Chris, the problem with most "chaired meetings" is that the meeting no longer has the right to replace a biased or manipulative chairperson with a candidate of its own choosing, which is an essential detail of democratic process. The chairperson, by the way, should never speak for or against a measure; it's his or her job to make sure the meeting runs smoothly and efficiently, and that's it.

Cherokee, I'm not even sure that it's entirely the product of magic. The roots of popular passivity in the modern world -- that's a fascinating issue and one that needs a great deal of careful thought and study.

M, Vidal was one of my favorite prose stylists, and a very keen observer of the political scene. I hope he's wrong, but I wouldn't bet money on it.

Richard, I'd be happy to see us go back to a system where most Americans have passionate feelings about political issues, and let those feelings lead them to organize on a grassroots level! If democracy is going to return to this country, that's what's going to have to do it.

8/4/12, 2:13 PM

Iodhan Silverbear said...
JMG, didn't mean to imply that it isn't happening right now. I agree with that. What I mean is hastening the final result as opposed to delaying it. I agree, things are coming down around our ears despite the illusory quality of our politicians that keep telling us "Vote for our guy, he'll fix it." American politics aside, I don't think anyone can "fix it". At best they might delay the inevitable end result. I vascilate between hastening and prolonging even though I ultimately believe that either result would amount to a hair's breadth of a difference in the long run. Maybe I should just concentrate on what I can do now. Thanks.

8/4/12, 5:45 PM

phil harris said...
JMG
JMG wrote: "British devolution depends far more on international factors than I suspect many people realize." And, I would add, so does much of our daily lives. In my book, that self-centred preoccupation is the one big thing we have not coped with at all since the empire collapsed.

As you imply, Eire and much later Scotland did not devolve in a vacuum. Joining the EU had something to do with the latter, and it was possible to see it coming way back in the early 70s.

I get the impression that understanding the world is similarly not popular in the USA either? A lot of people must hold their innocence wrapped in Picture Book America? Being just an 'Oregonian' could be really scary - a terrifying admission. I imagine it would be a bit like being an ex-communist in the FSU or in the collapsed Yugoslavia? There are differences though between Britain and America. We Brits won’t get a Milosevic IMHO but you could, if I get your drift today?

Phil

8/5/12, 2:05 AM

Bill Pulliam said...
JMG and Nicholas -- I would be VERY surprised if E Clampus Vitus requires an expressed belief in god or anything else; but they are very limited in their geographic scope at present. Sure the Clampers are as much a satire as a real order, but they do actually do things and if needed I suspect they could become deadly serious in their social mission.

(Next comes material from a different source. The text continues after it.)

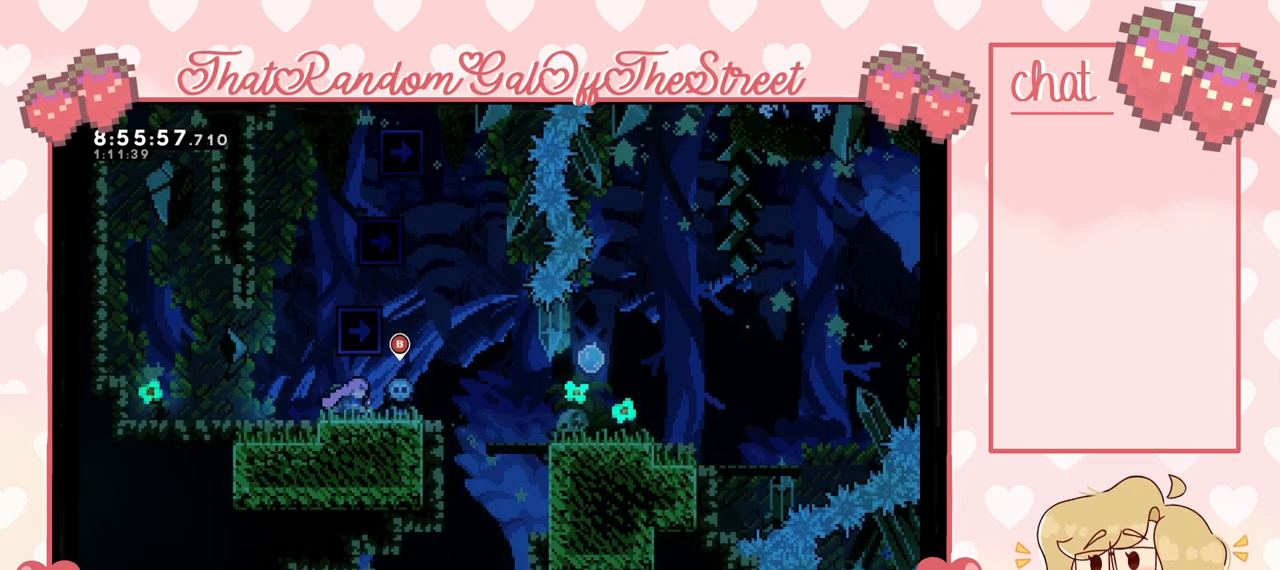
Gameplay with a controller (Xbox layout); each line is a JSON object with the inputs held at the frame after it. "events" lists button and stick changes between this image and that frame as [ms after this image, input, new state], when the widget could be followed in between.
{"buttons": [], "left_stick": "right", "right_stick": "center", "events": [[300, "A", "down"], [367, "A", "up"]]}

Motorcycle clubs (of the non-1%-er variety) also do charitable work and take their fraternal duties very seriously, thought even the gay clubs would probably not use a froo-froo word like "fraternal." But every time I see them rallying for a charity ride for a brother with cancer, and I see all the clouds of cigarette smoke rising into the sky, I want to slap some sense into a few of their bandana-wrapped heads. But they take their duty to each other and to community quite seriously.

I also thought that, at least in many Masonic orders, you were allowed to interpret "supreme being" any way you like, and could substitute some non-theistic higher value such as "truth," "honor," or "the highest good" for it in your own mind. Is it not quite that simple?

8/5/12, 5:43 AM

Jason said...
@Adrian, many thanks for that. Would be interested in your reaction to the second link I gave JMG.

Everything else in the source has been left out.